Under our Constitution, every American is innocent until proven guilty.
I am currently not implicated in any of hundreds of crimes that have recently been committed in the towns and cities I live near. If my attorney were to be asked, he would say that the police have not found any evidence implicating me in any of them.
I guess someone who plays with words, like you, could say I'm a suspect in every one of those crimes, because although the police haven't found any evidence implicating me, they also haven't yet released a statement exonerating me.
Eh. I was accusing the lawyer of playing with words, not playing with them myself.
Now I don’t think the cadet was guilty of anything more than at most wandering around aimlessly while under the influence, when he wandered into what Ms. LaBelle’s people perceived as her space.

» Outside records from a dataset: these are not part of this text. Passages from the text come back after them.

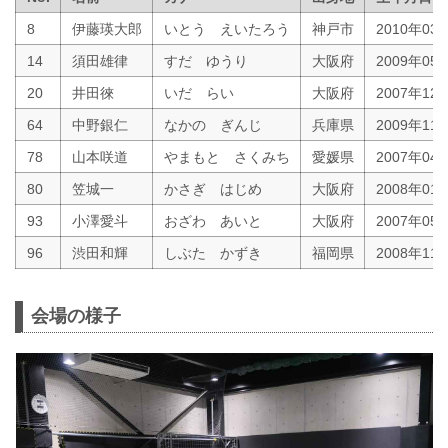
8
伊藤瑛大郎
いとう えいたろう
神戸市
2010年03
14
須田雄律
すだ ゆうり
大阪府
2009年05
20
井田徠
いだ らい
大阪府
2007年12
64
中野銀仁
なかの ぎんじ
兵庫県
2009年11
78
山本咲道
やまもと さくみち
愛媛県
2007年04
80
笠城一
かさぎ はじめ
大阪府
2008年01
93
小澤愛斗
おざわ あいと
大阪府
2007年05
96
渋田和輝
しぶた かずき
福岡県
2008年11
会場の様子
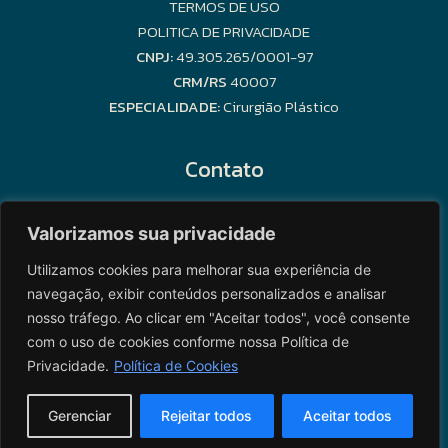
TERMOS DE USO
POLITICA DE PRIVACIDADE
CNPJ:
49.305.265/0001-97
CRM/RS
40007
ESPECIALIDADE:
Cirurgião Plástico
Contato
Valorizamos sua privacidade
MARCAR UMA CONSULTA
Utilizamos cookies para melhorar sua experiência de
navegação, exibir conteúdos personalizados e analisar
WHATSAPP
nosso tráfego. Ao clicar em "Aceitar todos", você consente
NOSSO EMAIL
com o uso de cookies conforme nossa Política de
Privacidade.
Política de Cookies
© 2026 Dr. Matheus Martini — Todos os direitos reservados | Desenvolvido por
Gerenciar
Rejeitar todos
Aceitar todos
Mattès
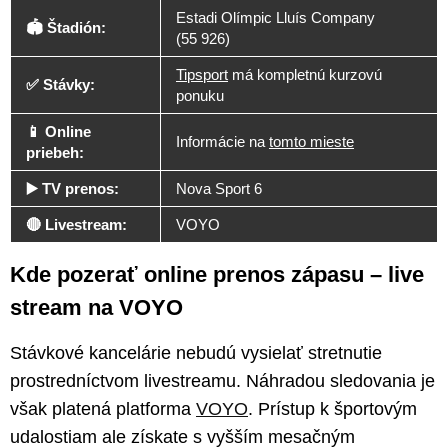
Estadi Olímpic Lluís Company
🏟️ Štadión:
(55 926)
Tipsport
má kompletnú kurzovú
✅ Stávky:
ponuku
📱 Online
Informácie na
tomto mieste
priebeh:
▶️ TV prenos:
Nova Sport 6
🔴 Livestream:
VOYO
Kde pozerať online prenos zápasu – live
stream na VOYO
Stávkové kancelárie nebudú vysielať stretnutie
prostredníctvom livestreamu. Náhradou sledovania je
však platená platforma
VOYO
. Prístup k športovým
udalostiam ale získate s vyšším mesačným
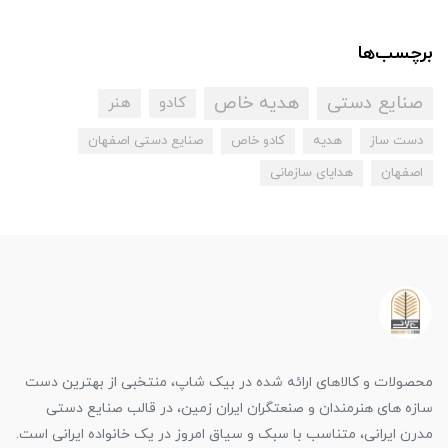
برچسب‌ها
صنایع دستی
هدیه خاص
کادو
هنر
دست ساز
هدیه
کادو خاص
صنایع دستی اصفهان
اصفهان
هدایای سازمانی
محصولات و کالاهای ارائه شده در بیک شاپ، منتخبی از بهترین دست
سازه های هنرمندان و صنعتگران ایران زمین، در قالب صنایع دستی
مدرن ایرانی، متناسب با سبک و سیاق امروز در یک خانواده ایرانی است.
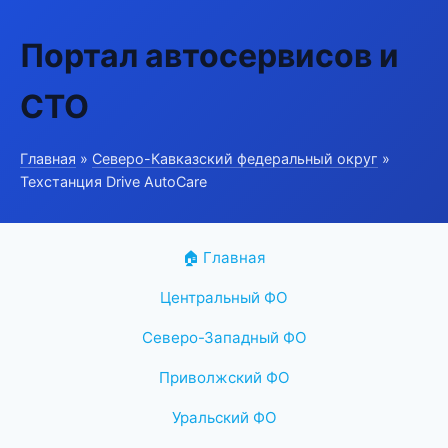
Портал автосервисов и
СТО
Главная
»
Северо-Кавказский федеральный округ
»
Техстанция Drive AutoCare
🏠 Главная
Центральный ФО
Северо-Западный ФО
Приволжский ФО
Уральский ФО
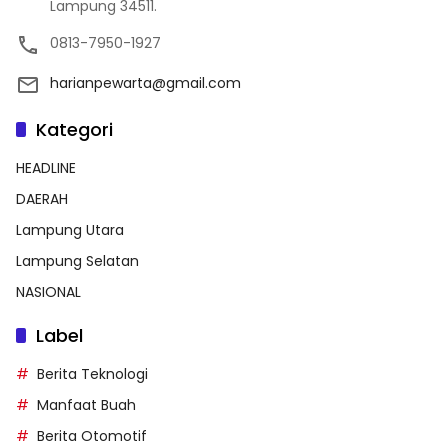
Lampung 34511.
0813-7950-1927
harianpewarta@gmail.com
Kategori
HEADLINE
DAERAH
Lampung Utara
Lampung Selatan
NASIONAL
Label
Berita Teknologi
Manfaat Buah
Berita Otomotif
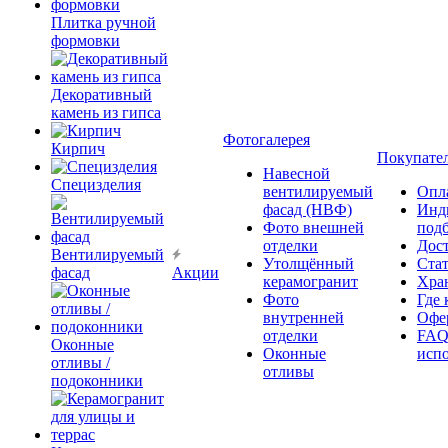
Плитка ручной
формовки
Декоративный
камень из гипса
Фотогалерея
Кирпич
Покупате
Навесной
Специзделия
вентилируемый
Опл
фасад (НВФ)
Инд
Фото внешней
под
отделки
Дос
Вентилируемый
Утолщённый
Ста
фасад
Акции
керамогранит
Хра
Фото
Где 
внутренней
Офер
отделки
FAQ
Оконные
Оконные
исп
отливы /
отливы
подоконники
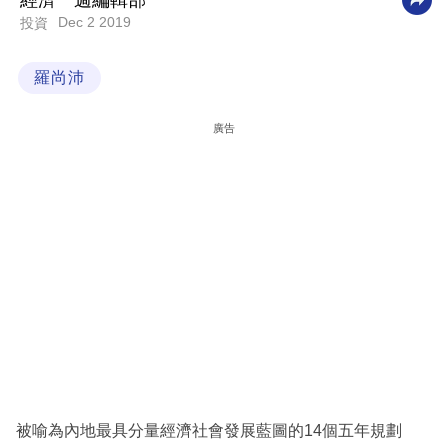
經濟一週編輯部
Dec 2 2019
投資
科
技
羅尚沛
職
場
廣告
生
活
時
事
專
欄
訂
閱
專
被喻為內地最具分量經濟社會發展藍圖的14個五年規劃
區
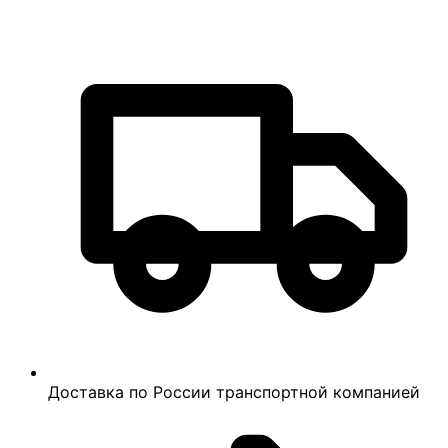
Доставка по России транспортной компанией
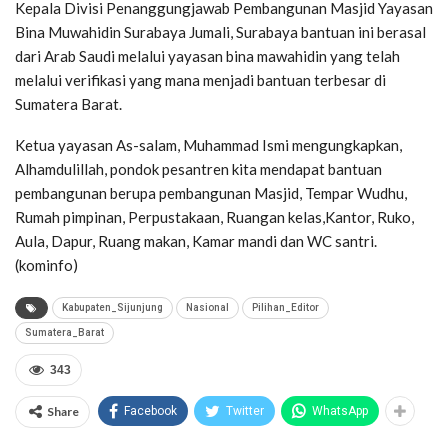
Kepala Divisi Penanggungjawab Pembangunan Masjid Yayasan
Bina Muwahidin Surabaya Jumali, Surabaya bantuan ini berasal
dari Arab Saudi melalui yayasan bina mawahidin yang telah
melalui verifikasi yang mana menjadi bantuan terbesar di
Sumatera Barat.
Ketua yayasan As-salam, Muhammad Ismi mengungkapkan,
Alhamdulillah, pondok pesantren kita mendapat bantuan
pembangunan berupa pembangunan Masjid, Tempar Wudhu,
Rumah pimpinan, Perpustakaan, Ruangan kelas,Kantor, Ruko,
Aula, Dapur, Ruang makan, Kamar mandi dan WC santri.
(kominfo)
Kabupaten_Sijunjung
Nasional
Pilihan_Editor
Sumatera_Barat
343
Share
Facebook
Twitter
WhatsApp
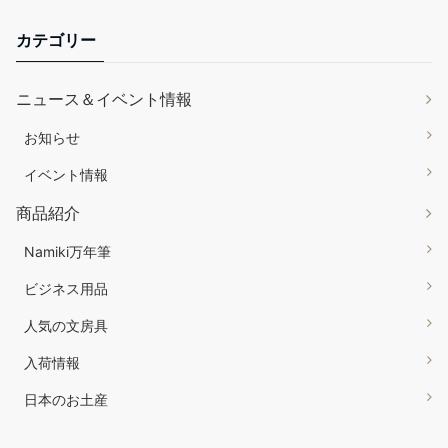
カテゴリー
ニュース＆イベント情報
お知らせ
イベント情報
商品紹介
Namiki万年筆
ビジネス用品
人気の文房具
入荷情報
日本のお土産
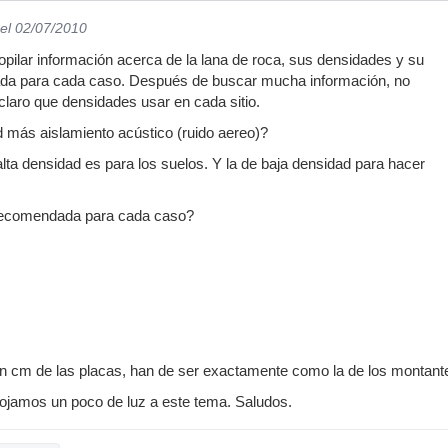
el 02/07/2010
copilar información acerca de la lana de roca, sus densidades y su
ada para cada caso. Después de buscar mucha información, no
laro que densidades usar en cada sitio.
más aislamiento acústico (ruido aereo)?
alta densidad es para los suelos. Y la de baja densidad para hacer
recomendada para cada caso?
 en cm de las placas, han de ser exactamente como la de los montant
rrojamos un poco de luz a este tema. Saludos.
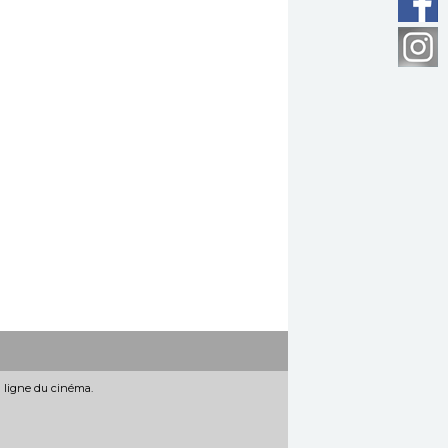
n ligne du cinéma.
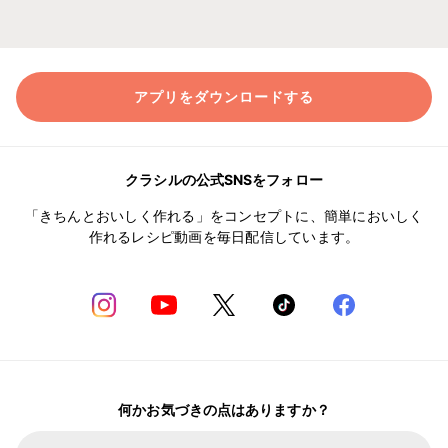
アプリをダウンロードする
クラシルの公式SNSをフォロー
「きちんとおいしく作れる」をコンセプトに、簡単においしく
作れるレシピ動画を毎日配信しています。
何かお気づきの点はありますか？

The police saying “We don’t have any evidence that he picked a fight,” is not the same as saying, “The evidence shows that Ms. LaBelle’s bodyguards made an unprovoked attack upon him.” Which is what exoneration would be, and should be followed by criminal charges against the bodyguards.
We’re not really talking about the criminal law standard of presumed innocence here. We’re talking about West Point judging what conduct is befitting an officer and a gentleman, and their standards are not nearly so protective of the accused as criminal law is.
And that said, I think anti-white pro-black PC racism and Ms LaBelle’s celebrity influenced West Point’s original decision and I am glad the cadet has been reinstated. I just do not care for attorneys’ weasel wording even though that is their job.
Re my previous reply: “Exonerated” was Aunt Polgara’s term, which I felt went rather too far.
The attorney said “not implicated,” and I shouldn’t have accused him of weasel wording.
Please note, AP, I’m not saying you were weasel wording, just taking it a little far.
Polgara - is that from that foot-thick multi-volume fantasy by Eddings?